Always known as a no-nonsense, committed player, Reid's reputation as a player has followed him into his career as a manager.
During his playing days, Reid experienced huge success with Everton, collecting winners' medals for the League Championship, FA Cup, League Cup (twice) and European Cup Winners' Cup.
His talent was recognised by his fellow players in 1985, when he was named PFA player of the year.
The following season came the highlight of his international career, when he played a crucial role in England's campaign at the 1986 World Cup in Mexico.
From player to manager
His first managerial appointment came at Manchester City following his retirement from playing.
He guided City as high as fifth in the table, but was controversially dismissed by chairman Peter Swales.

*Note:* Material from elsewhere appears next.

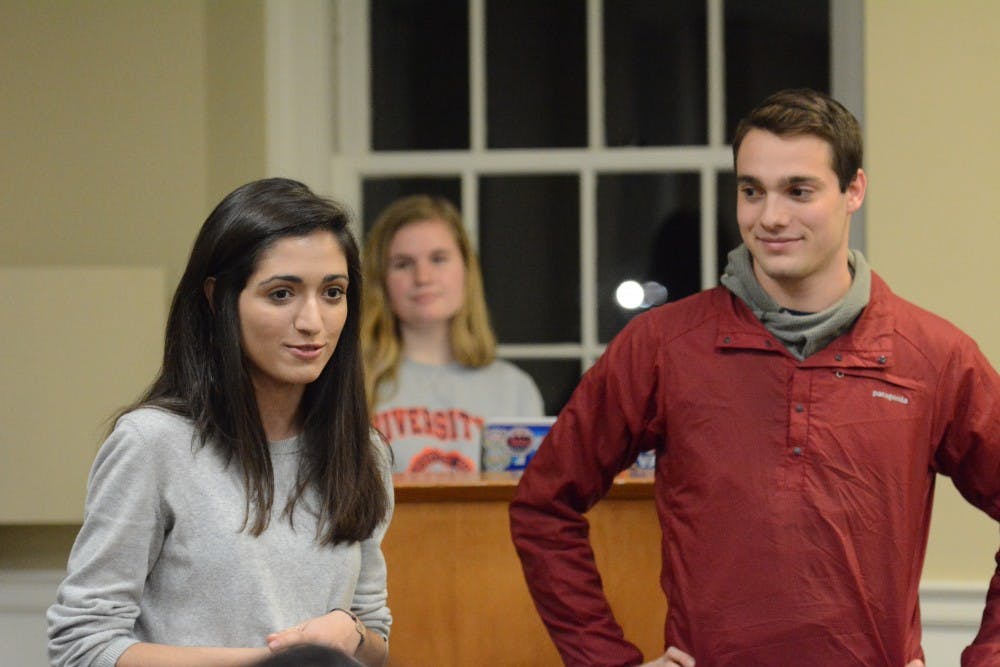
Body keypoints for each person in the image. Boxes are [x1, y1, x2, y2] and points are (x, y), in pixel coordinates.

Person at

Sunderland snapped him up in March 1995, with the team rock-bottom of Division One.
Liverpool-born Reid staved off relegation that season and turned the club around to lead them to the First Division Championship the following year.
This feat earned him the Managers' Manager of the Year accolade for the 1995/96 season.
Sunderland dropped straight back down out of the Premiership.
But they bounced back to regain their place in the top flight by winning the First Division title by a record number of points in 1998/99.
Despite only narrowly avoiding relegation this season, Reid remains a popular figure at the Stadium of Light and is one of the Premiership's longest-serving managers.